File integrity monitoring can be periodic – at intervals from minutes to every few days. Some solutions offer real-time threat detection that performs the inspection as the files are accessed. The monitoring can be performed remotely – accessing the system with user credentials and running instructing the operating system to periodically collect relevant information – or an agent can be installed on the target system that performs the data collection locally, and returns data upstream to the monitoring server.

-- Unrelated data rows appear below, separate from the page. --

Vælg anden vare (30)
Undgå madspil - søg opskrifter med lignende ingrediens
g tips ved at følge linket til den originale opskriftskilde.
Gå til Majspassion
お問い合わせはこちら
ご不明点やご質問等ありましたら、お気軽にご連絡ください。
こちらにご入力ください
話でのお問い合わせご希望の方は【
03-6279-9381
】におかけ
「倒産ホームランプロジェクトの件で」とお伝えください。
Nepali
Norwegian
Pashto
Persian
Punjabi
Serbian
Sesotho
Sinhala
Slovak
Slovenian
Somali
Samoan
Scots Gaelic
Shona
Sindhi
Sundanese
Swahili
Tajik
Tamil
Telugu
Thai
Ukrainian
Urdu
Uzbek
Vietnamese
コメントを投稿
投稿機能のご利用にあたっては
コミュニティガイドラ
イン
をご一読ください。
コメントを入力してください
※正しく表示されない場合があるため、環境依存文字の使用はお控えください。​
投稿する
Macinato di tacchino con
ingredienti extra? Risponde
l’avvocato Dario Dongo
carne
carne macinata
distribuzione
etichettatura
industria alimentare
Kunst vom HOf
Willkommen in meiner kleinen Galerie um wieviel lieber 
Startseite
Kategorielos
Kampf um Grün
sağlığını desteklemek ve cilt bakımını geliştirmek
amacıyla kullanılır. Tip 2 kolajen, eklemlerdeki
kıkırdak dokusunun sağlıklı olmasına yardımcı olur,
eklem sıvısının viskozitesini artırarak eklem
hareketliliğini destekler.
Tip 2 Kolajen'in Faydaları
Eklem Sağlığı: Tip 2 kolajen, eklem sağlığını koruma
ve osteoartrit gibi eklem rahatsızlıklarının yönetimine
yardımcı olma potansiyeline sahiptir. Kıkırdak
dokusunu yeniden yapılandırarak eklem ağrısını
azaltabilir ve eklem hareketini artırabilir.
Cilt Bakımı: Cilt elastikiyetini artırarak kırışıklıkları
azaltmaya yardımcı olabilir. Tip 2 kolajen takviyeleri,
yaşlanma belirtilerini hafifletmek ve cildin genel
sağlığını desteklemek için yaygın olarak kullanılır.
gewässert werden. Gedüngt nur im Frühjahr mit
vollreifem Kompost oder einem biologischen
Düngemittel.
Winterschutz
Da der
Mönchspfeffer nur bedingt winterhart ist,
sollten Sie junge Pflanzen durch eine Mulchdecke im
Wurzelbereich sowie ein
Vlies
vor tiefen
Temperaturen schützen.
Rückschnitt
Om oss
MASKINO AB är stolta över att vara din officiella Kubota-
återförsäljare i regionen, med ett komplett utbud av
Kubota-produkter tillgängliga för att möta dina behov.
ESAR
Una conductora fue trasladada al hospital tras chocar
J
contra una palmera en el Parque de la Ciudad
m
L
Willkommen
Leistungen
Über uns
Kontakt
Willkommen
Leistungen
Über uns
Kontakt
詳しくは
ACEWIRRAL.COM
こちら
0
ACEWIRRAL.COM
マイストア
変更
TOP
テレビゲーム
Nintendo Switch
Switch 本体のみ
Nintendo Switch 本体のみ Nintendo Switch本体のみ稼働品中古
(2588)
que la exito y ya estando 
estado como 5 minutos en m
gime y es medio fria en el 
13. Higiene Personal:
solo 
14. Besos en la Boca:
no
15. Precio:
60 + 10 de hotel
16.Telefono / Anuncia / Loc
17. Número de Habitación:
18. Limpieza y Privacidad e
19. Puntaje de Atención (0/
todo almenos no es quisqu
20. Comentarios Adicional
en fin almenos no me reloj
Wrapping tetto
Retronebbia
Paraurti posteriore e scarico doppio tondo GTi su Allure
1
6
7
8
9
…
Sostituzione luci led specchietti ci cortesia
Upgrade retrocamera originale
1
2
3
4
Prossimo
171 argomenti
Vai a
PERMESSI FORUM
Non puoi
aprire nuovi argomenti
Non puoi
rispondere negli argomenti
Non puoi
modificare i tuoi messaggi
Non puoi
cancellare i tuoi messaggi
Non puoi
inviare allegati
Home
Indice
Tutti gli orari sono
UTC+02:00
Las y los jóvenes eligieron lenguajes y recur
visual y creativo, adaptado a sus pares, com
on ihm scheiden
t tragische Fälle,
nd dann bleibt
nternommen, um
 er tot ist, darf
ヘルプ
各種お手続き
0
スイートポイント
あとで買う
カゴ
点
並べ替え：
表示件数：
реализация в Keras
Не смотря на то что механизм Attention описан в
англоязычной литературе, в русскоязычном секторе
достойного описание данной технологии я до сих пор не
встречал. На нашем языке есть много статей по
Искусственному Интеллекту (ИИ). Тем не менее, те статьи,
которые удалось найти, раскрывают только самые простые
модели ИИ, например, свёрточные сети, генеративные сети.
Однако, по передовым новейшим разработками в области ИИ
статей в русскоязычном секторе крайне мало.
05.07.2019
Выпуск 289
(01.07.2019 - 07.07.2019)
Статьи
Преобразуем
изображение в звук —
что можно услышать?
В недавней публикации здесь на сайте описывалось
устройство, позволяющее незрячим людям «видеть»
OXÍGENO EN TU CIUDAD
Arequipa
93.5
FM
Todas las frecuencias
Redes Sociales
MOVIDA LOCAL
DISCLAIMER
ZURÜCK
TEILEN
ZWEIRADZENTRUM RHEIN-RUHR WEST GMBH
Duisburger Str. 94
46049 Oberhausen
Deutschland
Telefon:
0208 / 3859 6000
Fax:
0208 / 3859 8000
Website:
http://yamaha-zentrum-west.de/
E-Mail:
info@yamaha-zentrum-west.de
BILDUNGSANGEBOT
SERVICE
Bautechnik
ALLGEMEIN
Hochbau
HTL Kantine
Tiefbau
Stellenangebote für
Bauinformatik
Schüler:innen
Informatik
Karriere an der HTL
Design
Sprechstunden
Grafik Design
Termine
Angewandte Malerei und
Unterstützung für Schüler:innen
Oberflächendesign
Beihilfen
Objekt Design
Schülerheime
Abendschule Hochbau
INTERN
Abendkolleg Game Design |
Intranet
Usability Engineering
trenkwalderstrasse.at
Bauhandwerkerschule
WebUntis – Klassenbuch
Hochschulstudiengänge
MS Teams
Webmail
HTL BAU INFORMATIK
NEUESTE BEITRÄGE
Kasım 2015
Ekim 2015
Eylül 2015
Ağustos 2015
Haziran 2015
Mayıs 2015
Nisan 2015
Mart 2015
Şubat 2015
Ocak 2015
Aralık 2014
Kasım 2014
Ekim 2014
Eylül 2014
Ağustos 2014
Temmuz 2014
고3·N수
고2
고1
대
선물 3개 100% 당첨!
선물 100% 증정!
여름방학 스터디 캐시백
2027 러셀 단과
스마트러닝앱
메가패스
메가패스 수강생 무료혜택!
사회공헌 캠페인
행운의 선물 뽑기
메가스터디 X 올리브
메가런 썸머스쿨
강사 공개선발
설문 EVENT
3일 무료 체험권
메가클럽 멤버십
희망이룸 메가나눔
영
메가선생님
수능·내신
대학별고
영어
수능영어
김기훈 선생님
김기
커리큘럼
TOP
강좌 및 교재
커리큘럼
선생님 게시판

As you can imagine, even a small company changes files a lot, so there is a lot to look at. And there are lots of files on lots of machines – as in tens of thousands. Vendors of integrity monitoring products provide the basic list of critical files and policies, but you need to configure the monitoring service to protect the rest of your environment. Keep in mind that some attacks are not fully defined by a policy, and verification/investigation of suspicious activity must be performed manually. Administrators need to balance performance against coverage, and policy precision against adaptability. Specify too many policies and track too many files, and the monitoring software consumes tremendous resources. File modification policies designed for maximum coverage generate many ‘false-positive’ alerts that must be manually reviewed. Rules must balance between catching specific attacks and detecting broader classes of threats.
These challenges are mitigated in several ways. First, monitoring is limited to just those files that contain sensitive information or are critical to the operation of the system or application. Second, the policies have different criticality, so that changes to key infrastructure or matches against known attack signatures get the highest priority. The vendor supplies rules for known threats and to cover compliance mandates such as PCI-DSS. Suspicious events that indicate an attack policy violation are the next priority. Finally, permitted changes to critical files are logged for manual review at a lower priority to help reduce the administrative burden.
File integrity monitoring has been around since the mid-90s, and has proven very effective for detection of malware and system compromise. Changes to Windows registry files and open source libraries are common hacks, and very difficult to detect manually. While file monitoring does not help with many of the web and browser attacks that use injection or alter programs in memory, it does detect many types of persistant threats, and therefore is a very logical extension of existing monitoring infrastructure.